I love married life and look forward to the life ahead of us. I hope that we leave a legacy in our kids' lives of a happy, godly marriage.

Sunday, January 3, 2010

Blue Sweater and Hot Coco

 Today I wore a blue wool sweater that was my mom's. She wore it when she skied the mountains in Northern California. She was quite the athlete. As I type this, I am enjoying a hot chocolate with a mound of glorious whipped cream. It just seems to fit, this sweater and hot coco. It has been bitter cold here the past few days and this sweater is keeping me nice and warm. Except for when I vacuumed, it was a little too warm. Today we cleaned house and it feels good. What is it about seeing that freshly dusted sheen on my wood coffee table that makes me giddy?

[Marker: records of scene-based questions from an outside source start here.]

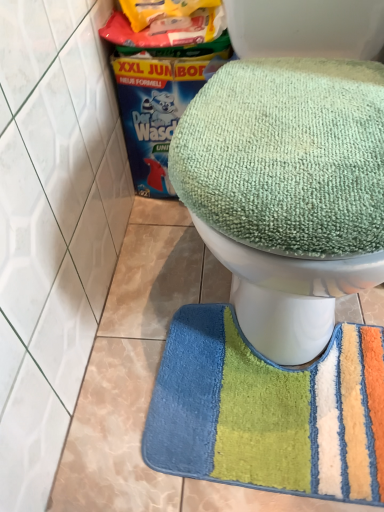
Describe the element at coordinates (261, 409) in the screenshot. I see `multicolored plush bath mat at lower center` at that location.

This screenshot has height=512, width=384. I want to click on multicolored plush bath mat at lower center, so click(x=261, y=409).

This screenshot has height=512, width=384. In order to click on green fabric toilet at upper center in this screenshot , I will do `click(287, 191)`.

Consider the image. In order to face green fabric toilet at upper center, should I rotate leftwards or rightwards?

Turn right by 14.532 degrees to look at green fabric toilet at upper center.

What do you see at coordinates (287, 191) in the screenshot?
I see `green fabric toilet at upper center` at bounding box center [287, 191].

Find the location of `multicolored plush bath mat at lower center`. multicolored plush bath mat at lower center is located at coordinates (261, 409).

Which object is positioned more to the left, green fabric toilet at upper center or multicolored plush bath mat at lower center?

multicolored plush bath mat at lower center.

Which object is closer to the camera taking this photo, green fabric toilet at upper center or multicolored plush bath mat at lower center?

Positioned in front is green fabric toilet at upper center.

Is point (259, 193) closer or farther from the camera than point (235, 400)?

Point (259, 193) is closer to the camera than point (235, 400).

From the image's perspective, which one is positioned lower, green fabric toilet at upper center or multicolored plush bath mat at lower center?

From the image's view, multicolored plush bath mat at lower center is below.

Consider the image. From a real-world perspective, relative to multicolored plush bath mat at lower center, is green fabric toilet at upper center vertically above or below?

green fabric toilet at upper center is above multicolored plush bath mat at lower center.

Between green fabric toilet at upper center and multicolored plush bath mat at lower center, which one has smaller width?

multicolored plush bath mat at lower center.

Considering the sizes of objects green fabric toilet at upper center and multicolored plush bath mat at lower center in the image provided, who is shorter, green fabric toilet at upper center or multicolored plush bath mat at lower center?

Standing shorter between the two is multicolored plush bath mat at lower center.

Can you confirm if green fabric toilet at upper center is smaller than multicolored plush bath mat at lower center?

Incorrect, green fabric toilet at upper center is not smaller in size than multicolored plush bath mat at lower center.

Would you say green fabric toilet at upper center is outside multicolored plush bath mat at lower center?

Yes, green fabric toilet at upper center is located beyond the bounds of multicolored plush bath mat at lower center.

Is green fabric toilet at upper center touching multicolored plush bath mat at lower center?

There is a gap between green fabric toilet at upper center and multicolored plush bath mat at lower center.

Does green fabric toilet at upper center turn towards multicolored plush bath mat at lower center?

No, green fabric toilet at upper center is not turned towards multicolored plush bath mat at lower center.

Where is `toilet that appears above the multicolored plush bath mat at lower center (from a real-world perspective)`? The width and height of the screenshot is (384, 512). toilet that appears above the multicolored plush bath mat at lower center (from a real-world perspective) is located at coordinates (287, 191).

Considering the relative positions of multicolored plush bath mat at lower center and green fabric toilet at upper center in the image provided, is multicolored plush bath mat at lower center to the right of green fabric toilet at upper center from the viewer's perspective?

No.

Is multicolored plush bath mat at lower center further to camera compared to green fabric toilet at upper center?

Yes, multicolored plush bath mat at lower center is further from the camera.

Which point is more distant from viewer, (x=339, y=353) or (x=229, y=176)?

Positioned behind is point (x=339, y=353).

From the image's perspective, which is below, multicolored plush bath mat at lower center or green fabric toilet at upper center?

multicolored plush bath mat at lower center.

From a real-world perspective, is multicolored plush bath mat at lower center beneath green fabric toilet at upper center?

Indeed, from a real-world perspective, multicolored plush bath mat at lower center is positioned beneath green fabric toilet at upper center.

Is multicolored plush bath mat at lower center wider than green fabric toilet at upper center?

In fact, multicolored plush bath mat at lower center might be narrower than green fabric toilet at upper center.

In terms of height, does multicolored plush bath mat at lower center look taller or shorter compared to green fabric toilet at upper center?

Considering their sizes, multicolored plush bath mat at lower center has less height than green fabric toilet at upper center.

Considering the relative sizes of multicolored plush bath mat at lower center and green fabric toilet at upper center in the image provided, is multicolored plush bath mat at lower center smaller than green fabric toilet at upper center?

Yes, multicolored plush bath mat at lower center is smaller than green fabric toilet at upper center.

Is multicolored plush bath mat at lower center positioned beyond the bounds of green fabric toilet at upper center?

Yes, multicolored plush bath mat at lower center is not within green fabric toilet at upper center.

Is multicolored plush bath mat at lower center in contact with green fabric toilet at upper center?

No, multicolored plush bath mat at lower center is not with green fabric toilet at upper center.

Is multicolored plush bath mat at lower center oriented towards green fabric toilet at upper center?

No.

The height and width of the screenshot is (512, 384). I want to click on toilet above the multicolored plush bath mat at lower center (from the image's perspective), so click(x=287, y=191).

One of our 2010 goals as a couple is to do a Bible study together. It was something that we started off doing when we first got married but it somehow drifted out of our days. I notice the difference in both of us when we are consistently in the word and it is so wonderful to share it together. Today was our first day getting back into it and I think we can do this. We have a plan. Our goal is to read the Bible in a year. A pastor from our home church created a schedule to read the Bible in 365 days and this is going to be our reading schedule. We also have a designated time that we will read. It is scheduled into our day and we both know when to expect it. We settled on reading after dinner every evening. This was decided for a few reasons. The first is that we are already together and have both had time to settle down from the busyness of the day. Also, we won't have to rush off to do anything so we can take our time reading, discussing and praying. I am so excited. How do you do your Bible study?

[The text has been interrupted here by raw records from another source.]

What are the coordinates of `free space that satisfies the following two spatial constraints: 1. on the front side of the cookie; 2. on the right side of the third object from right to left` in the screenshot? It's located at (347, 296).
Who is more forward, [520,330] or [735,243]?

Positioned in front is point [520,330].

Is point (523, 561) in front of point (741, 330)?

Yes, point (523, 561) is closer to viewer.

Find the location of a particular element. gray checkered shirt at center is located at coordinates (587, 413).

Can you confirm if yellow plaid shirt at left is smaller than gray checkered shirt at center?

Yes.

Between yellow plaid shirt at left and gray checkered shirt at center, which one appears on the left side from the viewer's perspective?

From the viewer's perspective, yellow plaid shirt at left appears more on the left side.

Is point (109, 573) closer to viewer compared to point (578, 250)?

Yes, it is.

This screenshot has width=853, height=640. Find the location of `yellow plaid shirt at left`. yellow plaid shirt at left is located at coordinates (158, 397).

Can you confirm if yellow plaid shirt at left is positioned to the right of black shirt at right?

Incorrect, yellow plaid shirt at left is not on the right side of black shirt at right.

Lord, I desire that we would grow closer to You and to each other through the study of Your word. Create in us a thirst to dive into Your word daily. Open our eyes, minds, and hearts and soften our spirits to be lead by Yours. Bless us in these efforts. Amen.

Friday, January 1, 2010

The First Brave Step

For some time now one of my guilty pleasures has been reading blogs, particularly mommy blogs and foodie blogs. Through these blogs, I see women striving to glorify God in the every day things of being mothers, home managers, cooks, etc. Though I am not a mother, I some day hope to be one. I am a newly wed who is first a daughter of God. I have yearned to write a blog for months now. I've hesitated, feared, and avoided it. Here is a journaled prayer that I wrote some time ago that can explain my heart for this little endeavor.


Oh Lord, I want to write! To express my heart, the good and the bad, to flush it out and explore the depths that feel untouched but present. How to do that? It is scary - what if it is a cliché, been there done that, repetitive attempt that is lack luster and lacks adventure, wit, and joy? So concerned with what others will think… I hate that. Scared to put myself out there. 
I am a dreamer, afraid to get in the game, I don’t want to fail. Pride, oh sickly pride, has infested me and conquered. God, I cry out for freedom, the freedom that You offer. To be humble and to live life knowing that You’ve got my back, that no step that I take goes unnoticed and unprotected by You. That knowledge provides so much comfort.
Provide a way to glorify You in it. I pray that it would be a blog, an opportunity, for me to draw closer to You, to discover myself and to enjoy this life You have for me. I pray that it points to You in a way that opens the eyes of the hearts of readers, that it would encourage them to seize the life You’ve given them. That seems kinda lofty, I am not sure if I can do this. Help me, God, and may it all go to You.


This is the first brave step. There will be more to come.